▶ [About this task]:
Print every line of the listing below, keeping each one unchanged and in its original order.

(Text data extracted from pages)
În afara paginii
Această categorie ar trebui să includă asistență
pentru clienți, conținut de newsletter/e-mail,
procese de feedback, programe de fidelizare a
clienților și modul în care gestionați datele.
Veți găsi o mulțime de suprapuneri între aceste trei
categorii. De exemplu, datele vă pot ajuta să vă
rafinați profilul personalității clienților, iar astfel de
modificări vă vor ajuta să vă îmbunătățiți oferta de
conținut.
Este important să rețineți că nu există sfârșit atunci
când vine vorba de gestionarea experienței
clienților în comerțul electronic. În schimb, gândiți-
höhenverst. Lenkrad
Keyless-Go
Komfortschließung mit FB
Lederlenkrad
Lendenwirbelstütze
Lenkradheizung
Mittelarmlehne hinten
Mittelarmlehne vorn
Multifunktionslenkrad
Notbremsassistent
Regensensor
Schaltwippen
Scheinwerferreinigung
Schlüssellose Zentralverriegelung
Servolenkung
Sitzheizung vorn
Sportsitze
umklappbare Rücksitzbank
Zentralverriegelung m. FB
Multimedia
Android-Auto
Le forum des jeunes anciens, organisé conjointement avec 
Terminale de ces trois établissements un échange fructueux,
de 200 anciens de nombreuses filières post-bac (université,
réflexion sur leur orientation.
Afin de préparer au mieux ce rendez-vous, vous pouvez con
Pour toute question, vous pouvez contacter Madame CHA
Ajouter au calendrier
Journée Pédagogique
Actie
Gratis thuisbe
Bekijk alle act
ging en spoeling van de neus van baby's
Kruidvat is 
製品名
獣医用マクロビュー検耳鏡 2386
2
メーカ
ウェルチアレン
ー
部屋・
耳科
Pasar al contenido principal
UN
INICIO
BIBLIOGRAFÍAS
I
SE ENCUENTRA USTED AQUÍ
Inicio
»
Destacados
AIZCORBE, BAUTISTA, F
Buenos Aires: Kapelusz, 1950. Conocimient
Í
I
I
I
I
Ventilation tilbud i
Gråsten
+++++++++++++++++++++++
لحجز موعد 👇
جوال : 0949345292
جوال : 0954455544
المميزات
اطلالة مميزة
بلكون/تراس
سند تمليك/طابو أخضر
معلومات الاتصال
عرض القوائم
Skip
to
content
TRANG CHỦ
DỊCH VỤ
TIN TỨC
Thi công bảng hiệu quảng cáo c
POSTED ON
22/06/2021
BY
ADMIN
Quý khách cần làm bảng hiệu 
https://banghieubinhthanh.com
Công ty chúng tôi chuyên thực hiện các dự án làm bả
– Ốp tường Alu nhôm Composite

▶ [Response box]:
În afara paginii
Această categorie ar trebui să includă asistență
pentru clienți, conținut de newsletter/e-mail,
procese de feedback, programe de fidelizare a
clienților și modul în care gestionați datele.
Veți găsi o mulțime de suprapuneri între aceste trei
categorii. De exemplu, datele vă pot ajuta să vă
rafinați profilul personalității clienților, iar astfel de
modificări vă vor ajuta să vă îmbunătățiți oferta de
conținut.
Este important să rețineți că nu există sfârșit atunci
când vine vorba de gestionarea experienței
clienților în comerțul electronic. În schimb, gândiți-
höhenverst. Lenkrad
Keyless-Go
Komfortschließung mit FB
Lederlenkrad
Lendenwirbelstütze
Lenkradheizung
Mittelarmlehne hinten
Mittelarmlehne vorn
Multifunktionslenkrad
Notbremsassistent
Regensensor
Schaltwippen
Scheinwerferreinigung
Schlüssellose Zentralverriegelung
Servolenkung
Sitzheizung vorn
Sportsitze
umklappbare Rücksitzbank
Zentralverriegelung m. FB
Multimedia
Android-Auto
Le forum des jeunes anciens, organisé conjointement avec 
Terminale de ces trois établissements un échange fructueux,
de 200 anciens de nombreuses filières post-bac (université,
réflexion sur leur orientation.
Afin de préparer au mieux ce rendez-vous, vous pouvez con
Pour toute question, vous pouvez contacter Madame CHA
Ajouter au calendrier
Journée Pédagogique
Actie
Gratis thuisbe
Bekijk alle act
ging en spoeling van de neus van baby's
Kruidvat is 
製品名
獣医用マクロビュー検耳鏡 2386
2
メーカ
ウェルチアレン
ー
部屋・
耳科
Pasar al contenido principal
UN
INICIO
BIBLIOGRAFÍAS
I
SE ENCUENTRA USTED AQUÍ
Inicio
»
Destacados
AIZCORBE, BAUTISTA, F
Buenos Aires: Kapelusz, 1950. Conocimient
Í
I
I
I
I
Ventilation tilbud i
Gråsten
+++++++++++++++++++++++
لحجز موعد 👇
جوال : 0949345292
جوال : 0954455544
المميزات
اطلالة مميزة
بلكون/تراس
سند تمليك/طابو أخضر
معلومات الاتصال
عرض القوائم
Skip
to
content
TRANG CHỦ
DỊCH VỤ
TIN TỨC
Thi công bảng hiệu quảng cáo c
POSTED ON
22/06/2021
BY
ADMIN
Quý khách cần làm bảng hiệu 
https://banghieubinhthanh.com
Công ty chúng tôi chuyên thực hiện các dự án làm bả
– Ốp tường Alu nhôm Composite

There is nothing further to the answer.